● Problem:
All that should appear is the line containing "Desde su creación" and the lines after it in the records below, each reproduced exactly.

Items from a data source:
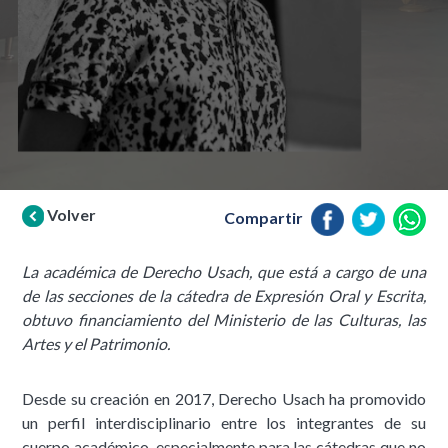
Volver
Compartir
La académica de Derecho Usach, que está a cargo de una
de las secciones de la cátedra de Expresión Oral y Escrita,
obtuvo financiamiento del Ministerio de las Culturas, las
Artes y el Patrimonio.
Desde su creación en 2017, Derecho Usach ha promovido
un perfil interdisciplinario entre los integrantes de su
cuerpo académico, especialmente para las cátedras que no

● Answer:
Desde su creación en 2017, Derecho Usach ha promovido
un perfil interdisciplinario entre los integrantes de su
cuerpo académico, especialmente para las cátedras que no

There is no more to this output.